What to work on
A) Quote the passage from the discussion of 64-bit counters, everything from "Re: connbytes &" down to "counters in kernel?".
B) Lay out the rows, everything from the line that contains "class: Amphibia" down to the line that contains "genus: Xanthium", as a JSON list of strings with one string per line and blank lines omitted.

Text to read
-- begin --

Mhh .. even with 100gbit it will take about 50 years to overflow.
I don't think we really need this.

> Hm, why not default on 64 bits counters but still give the choice to
> select 32 bits at compilation time? Some advanced users could still want
> to compile 32 bits to save some memory (perhaps embedded stuff guys), so
> I have the impression that this issue will be revisited sooner or later.
> I can give a hand to Krzysztof and improve the patch to make it look
> cleaner, although we will still need some ifdef's. Still not convinced?


Config options for things like this are silly in my opinion, if we
really want to save memory these counters should be selectable at
runtime, most people don't need them, but distributions will probably
enable them anyway (if not already then once programs using them
appear). And people using them don't save anything, they have to
keep copies in userspace to handle overflows, which needs even more
memory.

Given that their use of the 32 bit counters in libnetfilter_conntrack
is broken anyway (incorrect byte order conversion) I think we should
just get rid of them.
Re: connbytes & 64bit counters [ In reply to ]
On Fri, 24 Nov 2006, Patrick McHardy wrote:

> Pablo Neira Ayuso wrote:
>> Patrick McHardy wrote:
>>
>>>> What is wrong in sending 64 bit counters to userspace if we already have
>>>> 64 bit counters in kernel?
>>>
>>>
>>> Nothing - but changing the API based on config options is bad design.
>>> I am fine with sending 64 bit unconditionally. But you need to make
>>> sure you don't send (32 bit) overflow events to userspace anymore.
>>
>>
>> They could be used to notify 64 bits overflow events. Userspace can
>> differenciate if the kernel is using 32 or 64 bits and interpret the
>> overflow event appropiately.
>
>
> Mhh .. even with 100gbit it will take about 50 years to overflow.
> I don't think we really need this.

-- end --

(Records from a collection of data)
-- begin --

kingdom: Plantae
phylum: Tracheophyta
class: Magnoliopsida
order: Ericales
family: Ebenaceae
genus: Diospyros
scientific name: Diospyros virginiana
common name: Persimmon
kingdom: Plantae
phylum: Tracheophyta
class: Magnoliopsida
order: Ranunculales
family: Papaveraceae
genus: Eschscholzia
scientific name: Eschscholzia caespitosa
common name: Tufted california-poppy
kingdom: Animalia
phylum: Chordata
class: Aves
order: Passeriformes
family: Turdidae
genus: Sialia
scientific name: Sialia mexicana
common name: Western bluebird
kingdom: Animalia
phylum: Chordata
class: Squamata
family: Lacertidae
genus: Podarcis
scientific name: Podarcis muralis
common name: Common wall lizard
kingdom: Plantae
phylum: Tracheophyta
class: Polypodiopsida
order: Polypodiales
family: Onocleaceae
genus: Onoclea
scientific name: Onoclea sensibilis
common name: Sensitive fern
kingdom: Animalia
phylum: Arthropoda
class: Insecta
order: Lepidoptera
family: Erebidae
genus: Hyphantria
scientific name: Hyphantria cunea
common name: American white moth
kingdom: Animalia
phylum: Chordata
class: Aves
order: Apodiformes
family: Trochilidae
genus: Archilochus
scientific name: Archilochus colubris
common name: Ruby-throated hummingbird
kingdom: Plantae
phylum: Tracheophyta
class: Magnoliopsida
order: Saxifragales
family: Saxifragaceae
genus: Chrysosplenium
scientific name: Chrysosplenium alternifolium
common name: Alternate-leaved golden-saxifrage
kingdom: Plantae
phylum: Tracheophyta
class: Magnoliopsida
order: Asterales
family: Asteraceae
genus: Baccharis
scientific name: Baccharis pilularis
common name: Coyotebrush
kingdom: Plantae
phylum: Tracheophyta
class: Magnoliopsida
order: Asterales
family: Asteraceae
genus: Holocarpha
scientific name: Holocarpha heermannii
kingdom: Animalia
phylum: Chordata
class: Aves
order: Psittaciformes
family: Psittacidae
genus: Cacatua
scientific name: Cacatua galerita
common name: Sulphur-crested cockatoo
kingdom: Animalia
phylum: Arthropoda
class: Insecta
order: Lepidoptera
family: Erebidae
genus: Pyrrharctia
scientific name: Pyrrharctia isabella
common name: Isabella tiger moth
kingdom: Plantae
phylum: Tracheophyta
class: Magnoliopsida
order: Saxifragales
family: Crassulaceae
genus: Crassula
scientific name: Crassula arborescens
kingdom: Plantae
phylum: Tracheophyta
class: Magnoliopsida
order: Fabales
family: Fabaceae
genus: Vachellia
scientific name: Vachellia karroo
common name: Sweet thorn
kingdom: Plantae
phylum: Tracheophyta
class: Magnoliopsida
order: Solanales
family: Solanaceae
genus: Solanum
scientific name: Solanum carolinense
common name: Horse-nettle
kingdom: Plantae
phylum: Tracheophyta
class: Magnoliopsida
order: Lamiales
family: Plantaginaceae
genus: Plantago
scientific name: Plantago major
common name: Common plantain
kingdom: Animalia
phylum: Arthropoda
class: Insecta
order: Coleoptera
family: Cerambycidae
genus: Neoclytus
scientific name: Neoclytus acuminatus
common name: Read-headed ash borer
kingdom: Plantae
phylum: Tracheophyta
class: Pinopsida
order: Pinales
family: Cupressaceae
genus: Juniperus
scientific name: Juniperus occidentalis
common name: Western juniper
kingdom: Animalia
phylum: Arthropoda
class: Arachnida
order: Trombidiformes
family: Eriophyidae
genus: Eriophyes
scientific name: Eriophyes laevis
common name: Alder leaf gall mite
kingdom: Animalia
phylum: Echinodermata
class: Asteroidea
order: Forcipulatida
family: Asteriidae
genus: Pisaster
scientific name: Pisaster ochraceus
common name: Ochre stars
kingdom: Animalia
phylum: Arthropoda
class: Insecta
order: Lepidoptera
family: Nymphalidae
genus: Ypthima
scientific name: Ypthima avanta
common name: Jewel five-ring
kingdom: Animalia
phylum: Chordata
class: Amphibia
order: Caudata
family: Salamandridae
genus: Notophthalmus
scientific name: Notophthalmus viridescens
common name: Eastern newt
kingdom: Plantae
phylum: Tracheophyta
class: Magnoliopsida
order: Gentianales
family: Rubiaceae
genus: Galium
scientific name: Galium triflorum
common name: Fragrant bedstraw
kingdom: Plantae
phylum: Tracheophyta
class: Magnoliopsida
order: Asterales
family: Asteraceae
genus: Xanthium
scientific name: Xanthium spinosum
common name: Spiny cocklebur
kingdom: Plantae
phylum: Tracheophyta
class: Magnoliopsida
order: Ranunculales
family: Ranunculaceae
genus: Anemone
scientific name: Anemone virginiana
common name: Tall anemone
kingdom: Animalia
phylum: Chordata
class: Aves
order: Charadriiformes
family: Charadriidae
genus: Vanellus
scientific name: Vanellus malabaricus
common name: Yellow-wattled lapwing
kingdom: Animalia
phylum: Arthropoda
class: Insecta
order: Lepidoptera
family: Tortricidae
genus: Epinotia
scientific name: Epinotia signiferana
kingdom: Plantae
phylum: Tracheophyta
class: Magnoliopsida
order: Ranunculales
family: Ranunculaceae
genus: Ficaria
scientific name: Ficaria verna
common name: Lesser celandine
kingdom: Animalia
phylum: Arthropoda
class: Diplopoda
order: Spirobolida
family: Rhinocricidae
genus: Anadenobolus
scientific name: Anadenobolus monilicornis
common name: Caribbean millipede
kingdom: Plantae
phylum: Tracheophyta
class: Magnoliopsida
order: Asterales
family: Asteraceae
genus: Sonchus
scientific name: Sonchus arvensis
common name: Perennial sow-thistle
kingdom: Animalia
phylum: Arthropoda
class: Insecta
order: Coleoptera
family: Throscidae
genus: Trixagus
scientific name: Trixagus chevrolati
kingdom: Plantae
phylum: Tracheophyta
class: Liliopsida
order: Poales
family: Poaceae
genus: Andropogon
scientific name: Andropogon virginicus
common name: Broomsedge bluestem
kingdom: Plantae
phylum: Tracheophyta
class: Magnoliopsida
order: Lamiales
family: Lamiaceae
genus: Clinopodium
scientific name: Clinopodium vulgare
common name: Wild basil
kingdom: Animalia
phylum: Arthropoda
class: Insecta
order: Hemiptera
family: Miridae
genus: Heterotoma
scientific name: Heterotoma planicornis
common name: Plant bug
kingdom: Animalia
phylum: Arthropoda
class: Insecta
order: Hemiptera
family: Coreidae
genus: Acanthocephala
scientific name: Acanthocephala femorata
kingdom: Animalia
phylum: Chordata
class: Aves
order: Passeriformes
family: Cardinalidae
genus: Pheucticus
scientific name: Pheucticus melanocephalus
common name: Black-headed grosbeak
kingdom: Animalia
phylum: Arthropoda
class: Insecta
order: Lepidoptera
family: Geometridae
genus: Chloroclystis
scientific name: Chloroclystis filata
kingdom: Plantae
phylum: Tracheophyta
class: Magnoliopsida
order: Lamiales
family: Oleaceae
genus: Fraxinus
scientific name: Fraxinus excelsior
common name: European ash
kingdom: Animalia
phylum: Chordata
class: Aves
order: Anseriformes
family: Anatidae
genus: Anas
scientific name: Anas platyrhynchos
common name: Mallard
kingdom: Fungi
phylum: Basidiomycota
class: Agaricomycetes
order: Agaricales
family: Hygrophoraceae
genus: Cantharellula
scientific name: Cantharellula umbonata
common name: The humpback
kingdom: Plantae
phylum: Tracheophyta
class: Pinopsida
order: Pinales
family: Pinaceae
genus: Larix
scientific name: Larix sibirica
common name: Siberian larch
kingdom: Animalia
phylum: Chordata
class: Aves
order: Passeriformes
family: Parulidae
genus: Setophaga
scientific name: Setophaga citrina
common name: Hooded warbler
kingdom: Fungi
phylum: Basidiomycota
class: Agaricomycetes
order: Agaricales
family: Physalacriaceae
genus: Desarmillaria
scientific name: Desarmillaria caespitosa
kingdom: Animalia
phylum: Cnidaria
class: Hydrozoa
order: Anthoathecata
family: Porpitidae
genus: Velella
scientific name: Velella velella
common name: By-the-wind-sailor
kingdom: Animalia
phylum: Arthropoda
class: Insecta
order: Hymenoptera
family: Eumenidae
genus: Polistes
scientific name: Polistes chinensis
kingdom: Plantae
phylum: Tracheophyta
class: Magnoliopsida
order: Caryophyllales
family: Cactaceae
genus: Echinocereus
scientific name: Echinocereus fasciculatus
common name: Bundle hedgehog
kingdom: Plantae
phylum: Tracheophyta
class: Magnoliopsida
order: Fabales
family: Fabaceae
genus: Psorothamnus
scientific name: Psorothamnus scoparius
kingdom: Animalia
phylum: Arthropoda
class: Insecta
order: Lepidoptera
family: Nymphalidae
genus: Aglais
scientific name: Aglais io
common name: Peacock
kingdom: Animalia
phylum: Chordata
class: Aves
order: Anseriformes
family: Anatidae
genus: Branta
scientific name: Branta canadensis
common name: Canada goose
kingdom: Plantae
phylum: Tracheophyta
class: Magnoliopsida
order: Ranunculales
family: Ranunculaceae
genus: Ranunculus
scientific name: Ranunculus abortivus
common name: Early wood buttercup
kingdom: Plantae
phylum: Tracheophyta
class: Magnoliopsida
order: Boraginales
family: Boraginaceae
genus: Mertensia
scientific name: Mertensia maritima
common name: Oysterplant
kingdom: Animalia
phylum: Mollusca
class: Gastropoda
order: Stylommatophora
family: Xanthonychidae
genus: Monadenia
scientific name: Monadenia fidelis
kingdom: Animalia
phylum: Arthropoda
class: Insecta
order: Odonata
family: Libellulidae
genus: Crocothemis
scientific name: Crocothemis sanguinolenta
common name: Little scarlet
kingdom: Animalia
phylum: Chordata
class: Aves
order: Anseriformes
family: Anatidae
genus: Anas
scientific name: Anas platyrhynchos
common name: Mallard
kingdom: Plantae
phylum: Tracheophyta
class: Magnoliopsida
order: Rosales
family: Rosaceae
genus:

-- end --

In response
A)
Re: connbytes & 64bit counters [ In reply to ]
On Fri, 24 Nov 2006, Patrick McHardy wrote:

> Pablo Neira Ayuso wrote:
>> Patrick McHardy wrote:
>>
>>>> What is wrong in sending 64 bit counters to userspace if we already have
>>>> 64 bit counters in kernel?

B)
[
  "class: Amphibia",
  "order: Caudata",
  "family: Salamandridae",
  "genus: Notophthalmus",
  "scientific name: Notophthalmus viridescens",
  "common name: Eastern newt",
  "kingdom: Plantae",
  "phylum: Tracheophyta",
  "class: Magnoliopsida",
  "order: Gentianales",
  "family: Rubiaceae",
  "genus: Galium",
  "scientific name: Galium triflorum",
  "common name: Fragrant bedstraw",
  "kingdom: Plantae",
  "phylum: Tracheophyta",
  "class: Magnoliopsida",
  "order: Asterales",
  "family: Asteraceae",
  "genus: Xanthium"
]